━━ Texte de l'exercice

Trois questions à Brice Quintin, chargé de missions à la Fondation Brigitte Bardot
ANES : L’une des dernières décisions de Ségolène Royal comme ministre de l’écologie a pris cette semaine la forme d’un arrêté réglementant les conditions d’exploitation des delphinariums. C’est une victoire pour les associations de défense des animaux ?
Brice Quintin : C’est l’aboutissement d’un travail conduit depuis plusieurs années par plusieurs structures, auquel la Fondation Brigitte-Bardot a activement participé. Ce dossier a été ouvert suite à plusieurs demandes d’agrément de nouveaux établissements, auxquelles nous nous sommes opposés. Ces demandes ont donc fait l’objet d’un moratoire jusqu’à ce que cet arrêté soit publié. Ce n’est évidemment pas une victoire totale : nous aurions préféré une interdiction définitive des delphinariums. Mais c’est quand même une avancée significative. Et si nous n’avons pas obtenu satisfaction pour les dauphins, c’est un peu différent pour les orques : les seuls orques vivant actuellement en captivité en France sont détenus par le Marineland d’Antibes, et ils seront les derniers en France. Il n’y aura pas de nouvelles captures, et pas de reproduction. Il n’y aura donc bientôt plus un seul orque retenu en captivité en France.
ANES : Mais maintenant que l’arrêté est en vigueur, d’autres delphinariums vont pouvoir s’installer…
Brice Quintin : Ça, c’est évidemment la mauvaise nouvelle. Mais l’un des effets des nouvelles dispositions sera de compliquer la tâche –et de renchérir les coûts !- de ces nouveaux exploitants, qui vont peut-être du coup y réfléchir à deux fois… Il leur faudra prévoir des bassins plus vastes et plus profonds que ceux qu’ils avaient imaginés (pas autant que nous l’aurions souhaité, mais c’est tout de même significatif !), ils ne pourront plus utiliser de chlore dans les bassins. Et du côté des recettes, la donne va changer aussi : les présentations nocturnes sont désormais interdites, et surtout les contacts entre le public et les animaux sont maintenant prohibés. Certains responsables de zoos qui exploitent déjà des delphinariums se sont réjouis de ces nouvelles dispositions. Tant mieux, mais si elles leur conviennent si bien, pourquoi ne les ont-ils pas spontanément appliquées ? Peut-être se réjouissent-ils avant tout de voir le « ticket d’entrée» devenir plus cher, et donc la concurrence moins vive…
ANES : De quoi souffrent les dauphins en captivité ?
Brice Quintin : De maladies de la peau et des yeux principalement, liées à l’utilisation du chlore dans les bassins. Ca c’est pout la partie « médicale » la plus quantifiable. Mais si les pathologies comportementales sont moins mesurables, elles sont tout aussi certaines et très certainement plus grave. Les dauphins dans la nature opèrent de grands déplacements grâce à leur capacité d’écholocation. En bassin, du fait de la taille réduite et de la réverbération, ces compétences sont mutilées. En outre, les dauphins sont des animaux sociaux, qui vivent en groupes stables parfois pour toute leur vie. Dans ces groupes, la hiérarchie est très établie, chaque individu a sa place, son rôle. Dans les zoos, les individus sont dispersés, les groupes sont démantelés, les animaux sont consignés avec des individus d’autres groupes, occasionnant un stress mortifère. A terme, il faudra bien en arriver à la fermeture totale des delphinariums ! Mais il est clair qu’un pas important vient d’être franchi avec cet arrêté.

━━━━
━━ Extraits de données

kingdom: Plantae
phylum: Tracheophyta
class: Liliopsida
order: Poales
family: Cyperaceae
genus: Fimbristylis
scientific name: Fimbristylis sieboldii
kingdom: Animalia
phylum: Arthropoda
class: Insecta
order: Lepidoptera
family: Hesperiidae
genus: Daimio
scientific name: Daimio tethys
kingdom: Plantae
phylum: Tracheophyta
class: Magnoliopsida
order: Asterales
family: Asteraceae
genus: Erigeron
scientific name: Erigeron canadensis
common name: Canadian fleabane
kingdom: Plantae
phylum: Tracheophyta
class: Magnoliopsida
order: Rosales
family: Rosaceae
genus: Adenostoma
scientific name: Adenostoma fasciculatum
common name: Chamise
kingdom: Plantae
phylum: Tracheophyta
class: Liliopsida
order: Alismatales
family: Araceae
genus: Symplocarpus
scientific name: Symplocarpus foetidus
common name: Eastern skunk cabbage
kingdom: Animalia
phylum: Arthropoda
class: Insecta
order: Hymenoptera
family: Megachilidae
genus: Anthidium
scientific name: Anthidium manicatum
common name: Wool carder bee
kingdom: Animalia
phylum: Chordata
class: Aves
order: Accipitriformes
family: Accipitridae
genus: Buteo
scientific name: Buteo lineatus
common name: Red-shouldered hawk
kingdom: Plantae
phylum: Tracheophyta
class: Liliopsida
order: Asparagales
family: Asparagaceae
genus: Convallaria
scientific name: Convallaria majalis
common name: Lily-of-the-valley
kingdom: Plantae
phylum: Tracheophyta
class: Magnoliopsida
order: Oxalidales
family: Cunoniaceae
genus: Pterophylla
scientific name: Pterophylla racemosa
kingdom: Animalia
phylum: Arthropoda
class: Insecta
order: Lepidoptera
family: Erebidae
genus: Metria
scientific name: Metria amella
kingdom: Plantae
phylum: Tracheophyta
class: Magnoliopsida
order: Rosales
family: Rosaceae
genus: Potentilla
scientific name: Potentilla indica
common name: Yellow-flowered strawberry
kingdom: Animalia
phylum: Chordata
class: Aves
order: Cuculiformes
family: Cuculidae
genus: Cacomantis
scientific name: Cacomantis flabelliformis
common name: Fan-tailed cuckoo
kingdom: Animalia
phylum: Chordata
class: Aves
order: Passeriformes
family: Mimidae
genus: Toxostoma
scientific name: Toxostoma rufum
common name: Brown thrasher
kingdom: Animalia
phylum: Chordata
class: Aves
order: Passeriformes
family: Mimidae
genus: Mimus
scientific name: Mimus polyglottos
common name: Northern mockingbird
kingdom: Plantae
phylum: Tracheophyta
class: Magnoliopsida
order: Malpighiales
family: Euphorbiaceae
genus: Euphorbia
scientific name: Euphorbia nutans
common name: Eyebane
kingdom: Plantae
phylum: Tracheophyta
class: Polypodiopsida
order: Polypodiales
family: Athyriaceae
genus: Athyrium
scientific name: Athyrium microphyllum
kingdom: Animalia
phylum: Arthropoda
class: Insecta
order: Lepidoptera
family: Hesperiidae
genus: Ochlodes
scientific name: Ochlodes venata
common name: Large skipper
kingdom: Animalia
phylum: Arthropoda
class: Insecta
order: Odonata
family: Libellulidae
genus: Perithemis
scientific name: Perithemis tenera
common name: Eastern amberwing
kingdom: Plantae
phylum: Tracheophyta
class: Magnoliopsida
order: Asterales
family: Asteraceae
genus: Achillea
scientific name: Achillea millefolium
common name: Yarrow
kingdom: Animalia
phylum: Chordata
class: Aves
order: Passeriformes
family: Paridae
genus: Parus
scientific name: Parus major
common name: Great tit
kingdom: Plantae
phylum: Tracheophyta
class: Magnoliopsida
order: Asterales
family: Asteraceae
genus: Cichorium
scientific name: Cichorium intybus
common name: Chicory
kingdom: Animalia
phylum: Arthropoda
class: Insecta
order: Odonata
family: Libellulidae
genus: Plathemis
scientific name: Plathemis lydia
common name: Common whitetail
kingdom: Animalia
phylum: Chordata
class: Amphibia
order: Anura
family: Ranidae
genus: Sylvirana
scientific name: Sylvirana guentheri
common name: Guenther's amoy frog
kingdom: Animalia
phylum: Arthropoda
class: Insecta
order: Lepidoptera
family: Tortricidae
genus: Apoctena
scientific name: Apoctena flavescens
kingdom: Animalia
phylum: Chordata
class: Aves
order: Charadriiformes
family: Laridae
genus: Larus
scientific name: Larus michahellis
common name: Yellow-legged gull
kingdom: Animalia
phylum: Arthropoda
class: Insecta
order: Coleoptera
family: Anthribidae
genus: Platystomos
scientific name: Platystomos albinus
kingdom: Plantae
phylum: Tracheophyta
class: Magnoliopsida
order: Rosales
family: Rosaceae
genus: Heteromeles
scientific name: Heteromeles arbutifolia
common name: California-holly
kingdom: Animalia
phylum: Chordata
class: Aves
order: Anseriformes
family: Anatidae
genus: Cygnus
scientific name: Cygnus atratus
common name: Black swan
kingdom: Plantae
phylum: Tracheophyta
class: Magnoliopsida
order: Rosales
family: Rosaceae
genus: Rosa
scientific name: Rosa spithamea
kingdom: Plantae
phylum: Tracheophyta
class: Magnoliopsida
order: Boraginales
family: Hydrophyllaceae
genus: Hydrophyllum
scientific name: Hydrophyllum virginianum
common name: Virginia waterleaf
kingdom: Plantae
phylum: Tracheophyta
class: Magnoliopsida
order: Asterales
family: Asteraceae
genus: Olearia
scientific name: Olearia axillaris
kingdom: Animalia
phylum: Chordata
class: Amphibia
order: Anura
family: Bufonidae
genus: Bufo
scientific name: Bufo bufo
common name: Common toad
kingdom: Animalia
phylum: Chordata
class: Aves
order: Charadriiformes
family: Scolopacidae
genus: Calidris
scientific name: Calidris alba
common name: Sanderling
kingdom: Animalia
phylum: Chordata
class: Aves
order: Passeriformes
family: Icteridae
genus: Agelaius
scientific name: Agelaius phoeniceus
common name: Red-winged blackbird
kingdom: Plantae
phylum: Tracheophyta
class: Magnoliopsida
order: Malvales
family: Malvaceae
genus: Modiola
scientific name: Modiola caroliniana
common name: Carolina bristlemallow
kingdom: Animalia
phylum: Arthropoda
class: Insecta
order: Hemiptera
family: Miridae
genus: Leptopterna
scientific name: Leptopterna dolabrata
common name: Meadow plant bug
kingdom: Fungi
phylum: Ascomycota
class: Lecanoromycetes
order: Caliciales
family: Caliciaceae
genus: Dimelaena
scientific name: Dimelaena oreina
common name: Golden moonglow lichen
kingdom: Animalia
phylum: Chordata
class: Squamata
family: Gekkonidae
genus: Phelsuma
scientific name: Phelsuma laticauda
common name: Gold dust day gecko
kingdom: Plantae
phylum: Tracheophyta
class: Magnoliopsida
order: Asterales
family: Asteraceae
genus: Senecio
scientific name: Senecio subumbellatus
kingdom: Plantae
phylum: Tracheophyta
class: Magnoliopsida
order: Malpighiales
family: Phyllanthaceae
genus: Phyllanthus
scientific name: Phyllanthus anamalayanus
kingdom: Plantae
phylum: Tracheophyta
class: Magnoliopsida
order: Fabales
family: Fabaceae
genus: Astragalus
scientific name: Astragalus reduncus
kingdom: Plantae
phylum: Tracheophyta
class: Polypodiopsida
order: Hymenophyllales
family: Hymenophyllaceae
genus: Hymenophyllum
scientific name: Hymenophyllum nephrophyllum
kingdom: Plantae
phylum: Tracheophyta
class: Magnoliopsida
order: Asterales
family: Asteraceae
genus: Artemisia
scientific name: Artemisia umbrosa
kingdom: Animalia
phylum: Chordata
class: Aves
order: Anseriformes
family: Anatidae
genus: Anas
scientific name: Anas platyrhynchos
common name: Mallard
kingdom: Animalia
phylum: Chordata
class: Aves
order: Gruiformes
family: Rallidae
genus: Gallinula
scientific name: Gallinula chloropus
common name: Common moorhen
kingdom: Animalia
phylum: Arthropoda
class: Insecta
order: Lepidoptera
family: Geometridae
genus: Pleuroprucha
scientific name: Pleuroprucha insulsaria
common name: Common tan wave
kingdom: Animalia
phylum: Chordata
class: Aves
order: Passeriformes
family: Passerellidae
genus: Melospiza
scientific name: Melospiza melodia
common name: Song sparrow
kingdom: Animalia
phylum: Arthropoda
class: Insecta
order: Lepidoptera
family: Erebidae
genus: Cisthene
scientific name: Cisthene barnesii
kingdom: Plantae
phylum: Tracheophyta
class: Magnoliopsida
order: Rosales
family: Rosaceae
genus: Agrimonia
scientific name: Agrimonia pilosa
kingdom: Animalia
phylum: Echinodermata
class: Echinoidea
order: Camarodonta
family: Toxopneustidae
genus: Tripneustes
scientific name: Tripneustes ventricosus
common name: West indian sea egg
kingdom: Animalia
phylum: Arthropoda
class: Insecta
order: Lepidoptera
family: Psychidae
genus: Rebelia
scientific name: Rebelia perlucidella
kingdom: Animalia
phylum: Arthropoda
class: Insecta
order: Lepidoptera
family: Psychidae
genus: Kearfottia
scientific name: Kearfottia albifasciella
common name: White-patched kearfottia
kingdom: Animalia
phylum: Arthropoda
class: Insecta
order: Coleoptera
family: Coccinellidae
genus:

━━━━

> [Objectif de l'exercice]
Indiquez, d'après l'entretien sur les delphinariums, quel établissement détient les seuls orques vivant actuellement en captivité en France.

> [Réponse]
Le Marineland d'Antibes.